## DIRECTIONS
Everything from the first line of the data through the line with "93 351 2.77" is to be echoed exactly, minus the pictures.

## PROVIDED INFORMATION
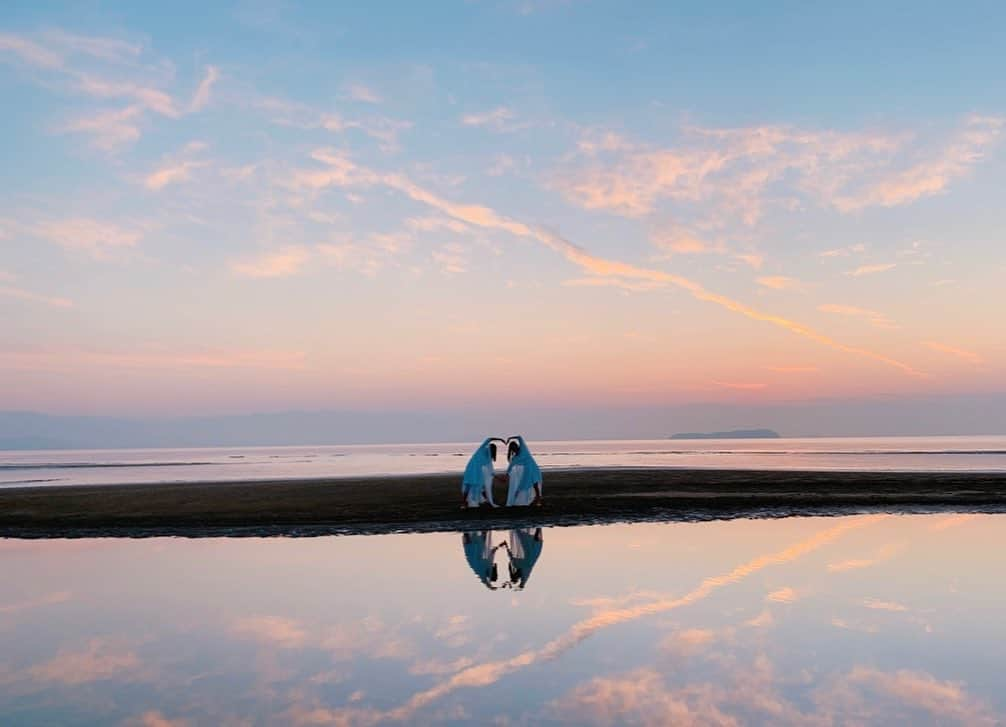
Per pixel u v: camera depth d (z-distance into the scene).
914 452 88.06
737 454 88.25
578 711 6.16
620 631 8.77
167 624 9.38
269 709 6.30
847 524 18.83
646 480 31.97
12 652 8.19
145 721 6.10
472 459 22.00
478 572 12.73
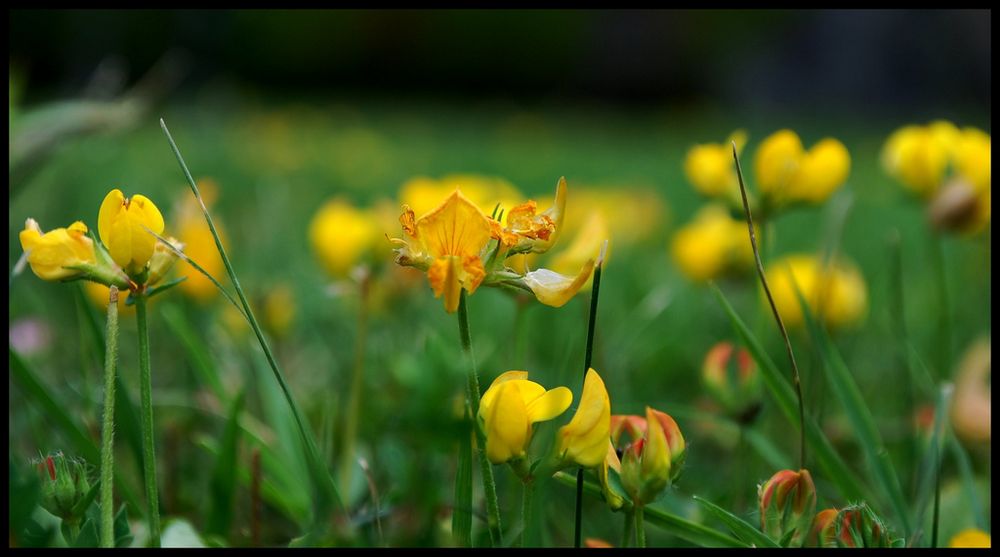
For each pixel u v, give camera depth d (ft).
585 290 3.22
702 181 2.84
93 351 2.77
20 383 2.53
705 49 35.91
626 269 5.69
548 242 2.36
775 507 2.40
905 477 2.81
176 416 2.88
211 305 3.45
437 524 2.52
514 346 2.83
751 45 34.17
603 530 2.68
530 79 36.45
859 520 2.40
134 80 21.48
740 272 3.50
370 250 2.85
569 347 2.86
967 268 5.72
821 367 2.81
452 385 2.46
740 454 2.68
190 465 2.78
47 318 3.84
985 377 3.11
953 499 2.68
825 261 3.22
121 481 2.53
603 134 21.06
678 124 24.63
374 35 34.68
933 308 4.71
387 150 13.52
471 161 13.55
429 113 24.79
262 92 29.40
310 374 3.41
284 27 32.17
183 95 15.65
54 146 3.06
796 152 2.81
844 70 31.42
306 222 6.77
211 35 24.06
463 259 2.33
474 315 4.04
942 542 2.63
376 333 3.56
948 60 30.04
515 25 35.81
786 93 32.30
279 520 2.67
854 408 2.62
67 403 2.86
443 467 2.67
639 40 36.14
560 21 35.91
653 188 11.03
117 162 7.69
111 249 2.35
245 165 9.96
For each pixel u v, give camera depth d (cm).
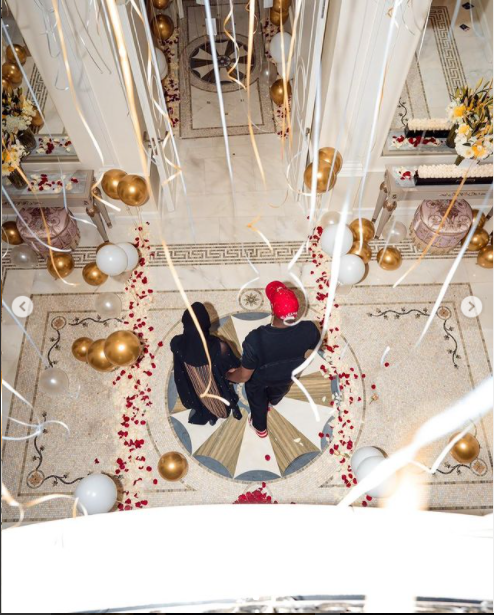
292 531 106
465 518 110
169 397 438
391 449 417
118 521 107
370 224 455
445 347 455
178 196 525
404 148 441
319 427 425
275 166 545
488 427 412
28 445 417
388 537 105
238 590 100
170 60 619
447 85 464
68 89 391
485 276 482
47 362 450
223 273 490
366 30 350
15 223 470
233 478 409
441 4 477
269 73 600
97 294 480
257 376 354
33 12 342
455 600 99
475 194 443
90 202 452
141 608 99
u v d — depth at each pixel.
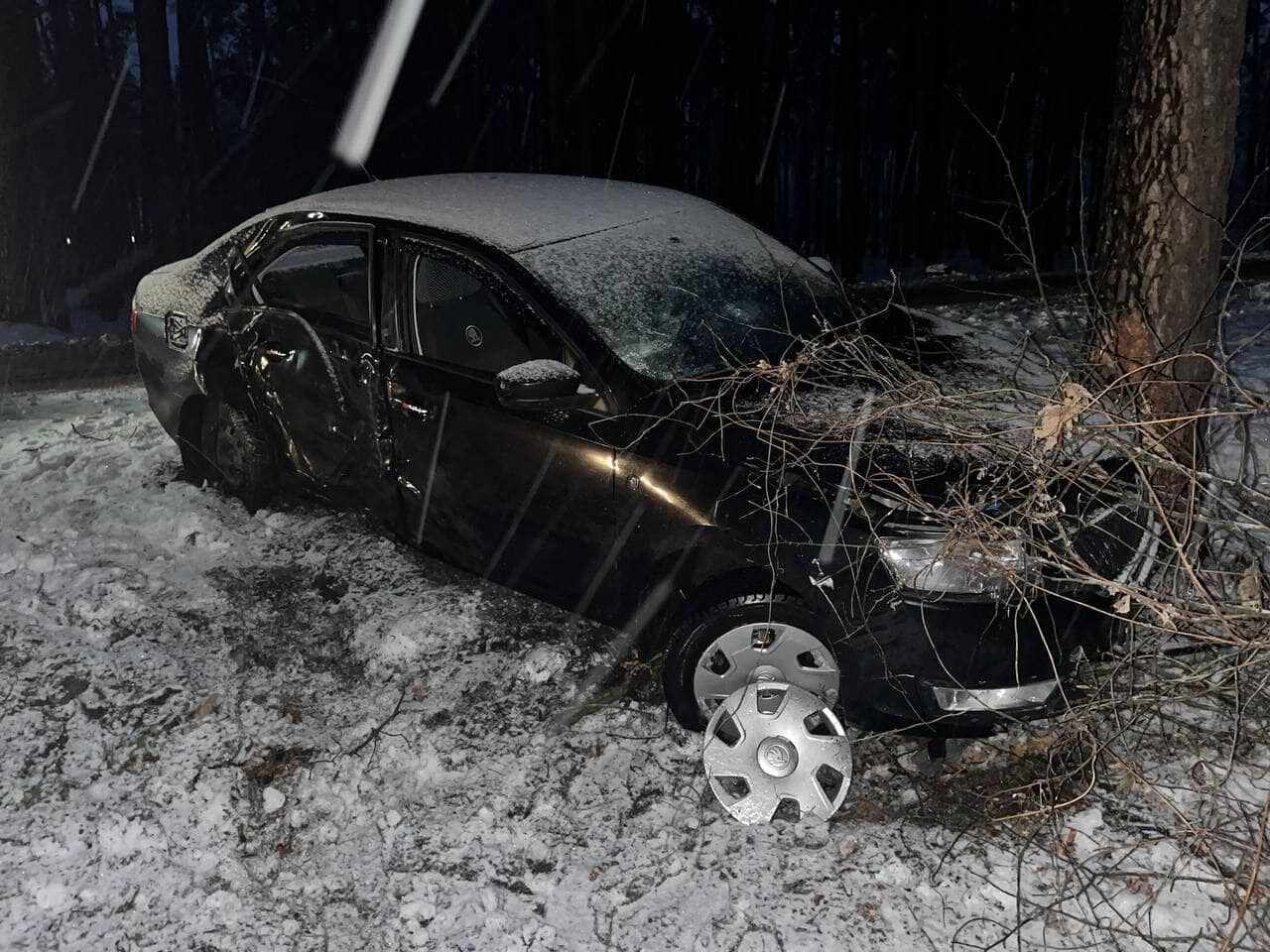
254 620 4.86
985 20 30.39
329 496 5.33
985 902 3.34
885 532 3.66
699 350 4.41
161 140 22.23
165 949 3.26
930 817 3.69
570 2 16.42
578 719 4.22
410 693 4.39
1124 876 3.38
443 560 4.89
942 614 3.62
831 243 41.38
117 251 32.25
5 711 4.23
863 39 35.38
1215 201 4.53
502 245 4.61
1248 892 2.95
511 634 4.71
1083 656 3.84
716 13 30.12
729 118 31.80
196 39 25.88
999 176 25.09
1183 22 4.39
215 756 4.02
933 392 3.90
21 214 15.86
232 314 5.48
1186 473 3.55
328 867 3.59
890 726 3.84
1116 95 4.72
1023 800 3.72
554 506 4.30
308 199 5.50
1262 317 8.94
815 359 4.06
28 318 16.00
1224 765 3.80
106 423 7.52
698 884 3.46
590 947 3.24
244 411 5.61
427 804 3.83
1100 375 4.65
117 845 3.63
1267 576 3.86
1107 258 4.77
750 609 3.83
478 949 3.25
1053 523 3.69
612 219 5.02
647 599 4.17
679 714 4.01
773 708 3.79
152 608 4.88
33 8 16.77
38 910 3.39
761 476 3.86
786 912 3.33
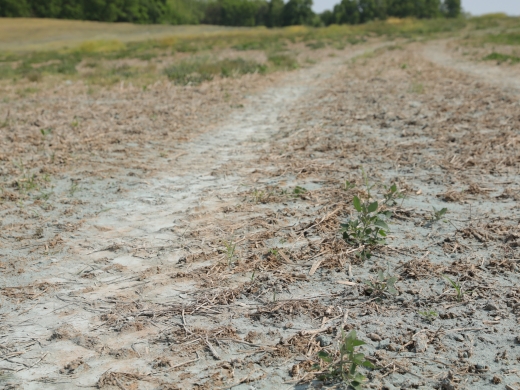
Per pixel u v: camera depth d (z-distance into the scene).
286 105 9.75
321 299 3.22
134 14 77.06
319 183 5.24
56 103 10.47
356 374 2.49
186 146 6.84
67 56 27.47
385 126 7.58
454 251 3.73
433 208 4.28
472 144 6.37
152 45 33.47
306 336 2.87
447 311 3.04
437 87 11.19
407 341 2.79
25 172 5.80
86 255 3.88
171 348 2.82
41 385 2.58
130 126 8.02
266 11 94.75
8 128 8.04
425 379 2.52
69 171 5.82
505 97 9.40
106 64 20.73
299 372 2.60
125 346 2.86
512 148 6.12
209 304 3.22
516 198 4.60
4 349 2.86
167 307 3.21
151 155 6.43
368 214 3.92
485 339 2.78
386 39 31.02
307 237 4.05
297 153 6.33
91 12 73.88
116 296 3.34
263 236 4.07
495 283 3.29
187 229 4.25
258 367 2.66
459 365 2.60
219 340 2.87
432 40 28.62
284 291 3.32
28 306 3.26
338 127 7.66
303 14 82.81
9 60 26.38
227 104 9.88
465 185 5.01
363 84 12.15
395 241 3.92
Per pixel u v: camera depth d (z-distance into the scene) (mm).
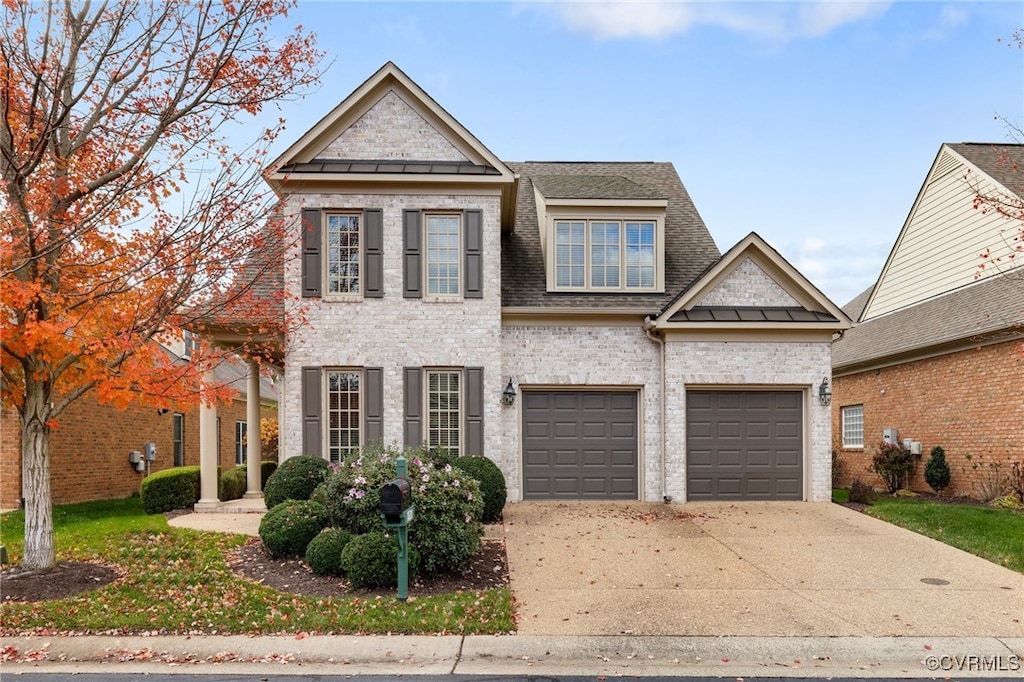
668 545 10250
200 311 9695
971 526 10953
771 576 8789
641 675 6043
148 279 8172
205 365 9164
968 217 17625
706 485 13984
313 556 8656
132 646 6656
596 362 14164
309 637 6871
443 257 13703
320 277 13367
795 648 6648
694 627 7148
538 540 10539
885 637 6895
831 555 9727
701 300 14094
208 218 8508
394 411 13383
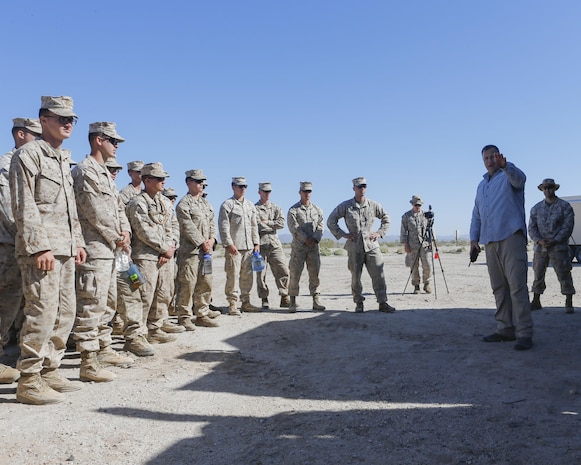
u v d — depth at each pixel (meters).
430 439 3.14
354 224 8.27
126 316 5.66
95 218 4.70
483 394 4.01
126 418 3.58
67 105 4.14
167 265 6.39
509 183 5.74
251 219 8.76
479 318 7.42
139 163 8.11
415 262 10.90
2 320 4.69
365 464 2.80
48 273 3.93
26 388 3.89
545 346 5.52
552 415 3.50
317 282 8.80
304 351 5.81
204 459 2.88
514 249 5.57
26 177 3.85
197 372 4.92
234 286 8.33
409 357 5.32
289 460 2.87
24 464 2.81
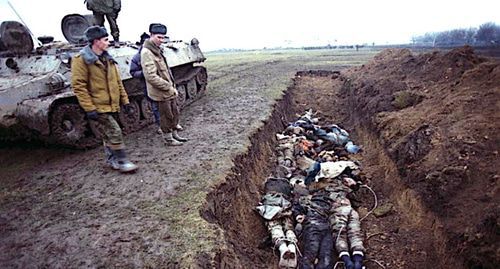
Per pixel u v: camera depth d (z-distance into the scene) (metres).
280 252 6.02
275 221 6.73
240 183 7.14
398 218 7.05
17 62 8.84
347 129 12.78
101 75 5.93
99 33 5.72
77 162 7.44
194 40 14.36
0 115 7.48
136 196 5.85
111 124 6.38
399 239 6.49
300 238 6.70
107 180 6.47
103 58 5.96
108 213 5.36
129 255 4.44
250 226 6.73
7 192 6.16
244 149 8.05
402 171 7.68
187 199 5.69
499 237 4.72
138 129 9.84
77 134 7.96
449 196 6.04
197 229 4.91
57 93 7.95
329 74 21.25
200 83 14.08
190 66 13.78
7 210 5.55
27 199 5.88
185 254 4.42
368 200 7.98
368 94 12.67
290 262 5.93
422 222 6.41
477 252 4.88
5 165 7.44
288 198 7.41
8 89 7.65
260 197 7.65
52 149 8.28
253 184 7.80
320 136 11.40
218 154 7.61
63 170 7.03
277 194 7.33
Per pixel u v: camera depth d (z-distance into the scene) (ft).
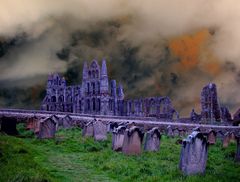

## THE COMPLETED TASK
Per pixel u v: camera depth d (z-distance into the scene).
914 452 88.06
737 454 88.25
578 711 6.16
620 631 8.77
167 624 9.38
269 709 6.30
847 524 18.83
646 480 31.97
12 652 8.19
145 721 6.10
472 459 22.00
478 572 12.73
For each pixel u v, give camera depth d (ft).
585 290 3.22
702 181 2.84
93 351 2.77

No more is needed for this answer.